When will my insurance organisation pay for an operation?

In Germany insurers will only pay for operations with a clinical indication, and not for purely cosmetic procedures. What pre-operative investigations are needed? A lung function test and an ECG exercise test. And the usual medical examination to check fitness for surgery.

Is a blood transfusion necessary?

A blood transfusion is seldom necessary (but this depends on the method of surgery).

How long must I wait after the operation before I can take part in sport?
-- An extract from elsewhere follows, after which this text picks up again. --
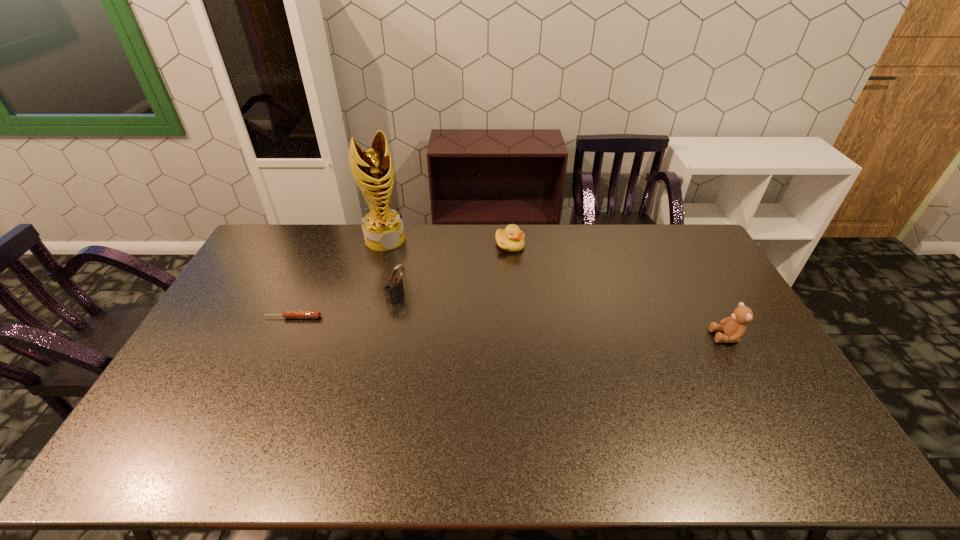
Image resolution: width=960 pixels, height=540 pixels. What are the coordinates of `free space on the desktop that is between the second nearest object and the nearest object and is positioned with the keyhole on the front of the third farthest object` in the screenshot? It's located at (448, 324).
This depends on the method of surgery. Usually fitness training can begin immediately, and a return to full activity is possible for children after 6-8 weeks and for adults after 12 weeks.

At what age is an operation advisable?

Usually not until after puberty and the end of bone growth. In exceptional cases during childhood (in severe cases where there is significant encroachment on the organs of the chest).

Are repeated procedures necessary?

This depends on the method and the timing of the procedure relative to the end of bone growth. The recurrence rate in long-term follow-up (five years from operation) should not exceed 2%. What possible problems can be expected during and after an operation? –>

What are the prospects of success in chest wall corrective surgery?

These depend on the method and on subsequent treatment (keeping to time limits, avoiding strenuous activity too early).

Using the minimal access open method of chest wall repair (MAORPE), less than 1% of patients can expect that the chest wall elevated in the operation will subsequently sink to its original depth and require a second operation.